Dr. Barnert worked with UCLA professor of social welfare, Laura Abrams, on the need for a minimum age of juvenile delinquency jurisdiction, arguing children below a certain age are just too young.

“It's incompatible with child development, with healthy development, to lock up an 8-year-old,” said Dr. Barnert. “I'm actually spending time saying this because we don't have minimum ages in many states, and in many states, the minimum ages are too low when you think about it from a developmental perspective.”

In addition, there is still a pathway for prosecuting a child as an adult in all 50 states. Recent legislation in California made it harder to do that, requiring a hearing and a formal decision to treat the child as an adult. Related to that, 1 in 10 children nationwide were incarcerated in adult facilities.

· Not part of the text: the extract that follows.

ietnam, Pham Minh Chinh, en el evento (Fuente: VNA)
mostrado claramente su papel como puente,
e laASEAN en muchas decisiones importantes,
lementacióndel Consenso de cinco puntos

The majority of children in the legal system are adolescents – 15, 16, 17 -- and Dr. Barnert continues to advocate for a system that is developmentally aligned, including peer-to-peer interactions, access to their families, and educational and vocational support.

“Adolescent and developmental science has been huge,” said Dr. Barnert. “It's been really encouraging that policymakers have been responsive to brain science and understanding that the frontal lobe of our brains doesn't fully form until age 25.

“A lot of what we do in the field of juvenile justice is to remind people that these are kids, and we need to treat them as such if we want to have a healthier society and to have optimal public safety.”